Os adoradores tocavam regularmente ou beijavam imagens de Jesus na cruz em uma tentativa, diz Turner, "para experimentar a Paixão de Cristo de forma mais direta e poderosa". De fato, o historiador revela que marcas de abrasão são visíveis no rolo bromholm onde o proprietário se envolveu em tal "ato devocional identificado em outros rolos semelhantes".

Turner foi capaz de estimar a idade do documento através de uma referência no rolo para 'John of Chalcedon' ou John Underwood, o penúltimo anterior de Bromholm. Um apaixonado defensor da igreja católica romana, Underwood tornou-se bispo auxiliar de Norfolk em 1505 e perdeu sua posição em 1535, então é provável que o rolo foi feito entre essas datas.

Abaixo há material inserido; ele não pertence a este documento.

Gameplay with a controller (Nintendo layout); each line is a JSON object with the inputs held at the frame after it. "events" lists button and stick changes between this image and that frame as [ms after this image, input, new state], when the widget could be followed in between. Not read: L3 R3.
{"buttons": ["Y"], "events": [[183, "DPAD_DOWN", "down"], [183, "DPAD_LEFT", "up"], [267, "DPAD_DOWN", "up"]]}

Outras conexões entre o rolo, o Rood e Underwood podem ser feitas através das imagens das cinco feridas que Cristo recebeu durante sua crucificação, de acordo com o estudo.

Símbolos que representam as cinco feridas são retratados na tumba de Underwood em Norwich, apesar de não serem comumente encontrados nas igrejas de Norfolk. Além disso, as cinco feridas foram focais nas principais festas devocionais de Bromholm Priory - a Paixão e a Exaltação da Cruz - quando os peregrinos vieram venerar o Rood.

Três pregos, a quarta iluminação. Crédito: Gail Turner / Jornal da Associação
Arqueológica Britânica

O dono original do rolo provavelmente foi um "adorador devoto" familiarizado com as festas de Bromholm, diz Turner. Um patrono do priorado, um membro da família Paston local, ou um amigo de John Underwood estão entre suas sugestões.

Hoje, o priorado está em ruínas em um campo perto da vila de Bacton. Quanto ao Rood do destino de Bromholm, o estudo sugere que foi levado para Londres. Isto é de acordo com uma carta escrita em 1537 a Thomas Cromwell por Sir Richard Southwell, um cortesão de Norfolk.

Depois disso, a trilha parece esfriar, de acordo com Turner, que acrescenta que é "presumido ter sido destruído em Londres com muitas outras relíquias, embora seu destino permaneça incerto".